O debate
sobre a relação bidirecional entre população e desenvolvimento (P & D)
ficou centrado, durante muito tempo, nos efeitos do crescimento demográfico
sobre as taxas de aumento do Produto Interno Bruto (PIB). Porém, após o
fenômeno da transição demográfica (redução das taxas de mortalidade e
natalidade) a atenção se deslocou para os efeitos da estrutura etária da
pirâmide populacional sobre o desenvolvimento econômico e social.
A redução
das taxas de fecundidade (número médio de filhos por mulher) implica em um
estreitamento imediato da base da distribuição de sexo e idade da população, um
alargamento, no médio prazo, da parte central da pirâmide e um adensamento, no
longo prazo, do topo da pirâmide etária.
Como
resultado do primeiro movimento e no transcurso das primeiras décadas
posteriores ao início da queda da fecundidade (quando a pirâmide fica mais
parecida com um botijão de gás), a população em idade ativa (PIA) cresce em
ritmo superior ao da população total. Este efeito puro, transitório pela própria
natureza, decorrente da mudança da estrutura etária é conhecido como bônus
demográfico.
Se a
população economicamente ativa (PEA) acompanha o crescimento da PIA, a taxa de
crescimento do PIB per capita tende a ser maior do que a taxa de crescimento da
produtividade do trabalho. Quando isto acontece, o bônus demográfico está sendo
colhido e dando frutos, o representa um estímulo ofertado pela demografia ao
crescimento econômico, à redução da pobreza e à melhoria do bem-estar social.

Tarefa proposta: Transcreva fielmente o trecho do texto sobre população e desenvolvimento que começa em "ficou centrado, durante" e vai até "econômico e social.", incluindo essas palavras.

Material fornecido:
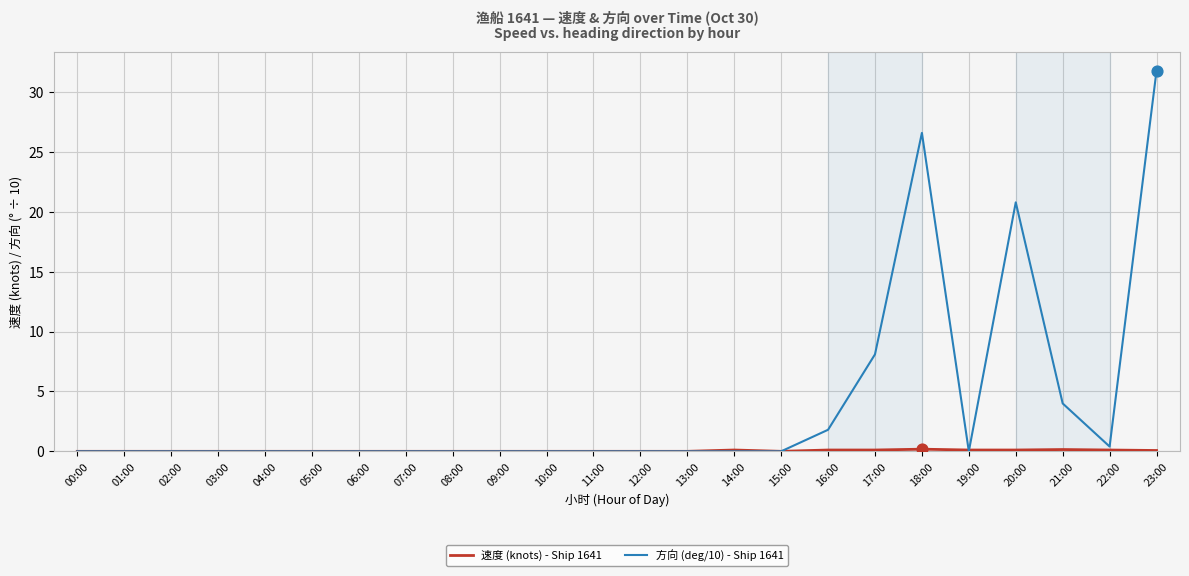

Which series has the widest spread of values?

方向 (deg/10) - Ship 1641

Tarefa concluída:
ficou centrado, durante muito tempo, nos efeitos do crescimento demográfico
sobre as taxas de aumento do Produto Interno Bruto (PIB). Porém, após o
fenômeno da transição demográfica (redução das taxas de mortalidade e
natalidade) a atenção se deslocou para os efeitos da estrutura etária da
pirâmide populacional sobre o desenvolvimento econômico e social.